Thou must re-illume its spark.
Mount thy steed and spur him high
To the heaven's blue canopy;
And when thou seest a shooting star,
Follow it fast, and follow it far--
The last faint spark of its burning train
Shall light the elfin lamp again.
Thou hast heard our sentence, fay;
Hence! to the water-side, away!"
The goblin marked his monarch well;
He spake not, but he bowed him low,
Then plucked a crimson colen-bell,
And turned him round in act to go.
The way is long; he cannot fly;
His soiled wing has lost its power,
And he winds adown the mountain high
For many a sore and weary hour.
Through dreary beds of tangled fern,
Through groves of nightshade dark and dern,
Over the grass and through the brake,
Where toils the ant and sleeps the snake;
Now o'er the violet's azure flush
He skips along in lightsome mood;
And now he thrids the bramble-bush,
Till its points are dyed in fairy blood.
He has leaped the bog, he has pierced the brier,
He has swum the brook and waded the mire,
Till his spirits sank and his limbs grew weak,
And the red waxed fainter in his cheek.
He had fallen to the ground outright,
For rugged and dim was his onward track,
But there came a spotted toad in sight,
And he laughed as he jumped upon her back;
He bridled her mouth with a silkweed twist,
He lashed her sides with an osier thong.
And now, through evening's dewy mist,
With leap and spring they bound along,
Till the mountain's magic verge is past,
And the beach of sand is reached at last.

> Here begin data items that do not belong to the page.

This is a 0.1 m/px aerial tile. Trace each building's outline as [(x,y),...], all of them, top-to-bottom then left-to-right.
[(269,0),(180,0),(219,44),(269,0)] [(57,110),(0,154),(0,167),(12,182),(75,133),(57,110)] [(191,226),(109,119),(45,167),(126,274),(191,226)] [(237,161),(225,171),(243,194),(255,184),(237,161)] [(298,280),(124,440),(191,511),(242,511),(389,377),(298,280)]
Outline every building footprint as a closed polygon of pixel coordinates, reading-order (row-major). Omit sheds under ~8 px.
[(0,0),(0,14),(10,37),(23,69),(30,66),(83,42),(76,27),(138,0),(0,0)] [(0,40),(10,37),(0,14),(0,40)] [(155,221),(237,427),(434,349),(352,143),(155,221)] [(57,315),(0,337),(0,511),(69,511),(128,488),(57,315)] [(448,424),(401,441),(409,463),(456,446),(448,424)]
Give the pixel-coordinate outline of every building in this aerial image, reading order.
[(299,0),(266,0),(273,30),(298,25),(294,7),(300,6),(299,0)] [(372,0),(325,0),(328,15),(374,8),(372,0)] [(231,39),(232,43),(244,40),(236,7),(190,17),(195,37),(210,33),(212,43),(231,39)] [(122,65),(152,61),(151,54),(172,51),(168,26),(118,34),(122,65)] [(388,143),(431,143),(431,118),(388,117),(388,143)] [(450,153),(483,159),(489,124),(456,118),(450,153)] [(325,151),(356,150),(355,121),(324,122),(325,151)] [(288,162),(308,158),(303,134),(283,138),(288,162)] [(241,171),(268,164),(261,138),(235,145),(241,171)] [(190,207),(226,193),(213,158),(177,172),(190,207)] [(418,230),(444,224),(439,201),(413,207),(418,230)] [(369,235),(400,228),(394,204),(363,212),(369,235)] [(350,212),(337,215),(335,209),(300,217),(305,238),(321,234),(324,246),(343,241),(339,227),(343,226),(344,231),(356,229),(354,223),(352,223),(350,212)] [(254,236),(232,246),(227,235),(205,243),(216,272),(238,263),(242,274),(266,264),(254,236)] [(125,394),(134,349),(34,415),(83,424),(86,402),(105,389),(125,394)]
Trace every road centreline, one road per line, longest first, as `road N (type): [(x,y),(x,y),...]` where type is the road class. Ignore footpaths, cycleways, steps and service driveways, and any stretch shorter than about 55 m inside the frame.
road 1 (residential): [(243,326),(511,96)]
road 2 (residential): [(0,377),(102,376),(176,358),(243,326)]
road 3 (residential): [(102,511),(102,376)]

. . . . . . . . . . . . . . . . . . . . . .
Up, fairy! quit thy chickweed bower,
The cricket has called the second hour,
Twice again, and the lark will rise
To kiss the streaking of the skies--
Up! thy charmed armor don;
Thou'lt need it ere the night be gone.
He put his acorn helmet on:
It was plumed of the silk of the thistle-down;
The corselet plate that guarded his breast
Was once the wild bee's golden vest;
His cloak, of a thousand mingled dyes,
Was formed of the wings of butterflies;
His shield was the shell of a lady-bug queen,
Studs of gold on a ground of green;
And the quivering lance which he brandished bright
Was the sting of a wasp he had slain in fight.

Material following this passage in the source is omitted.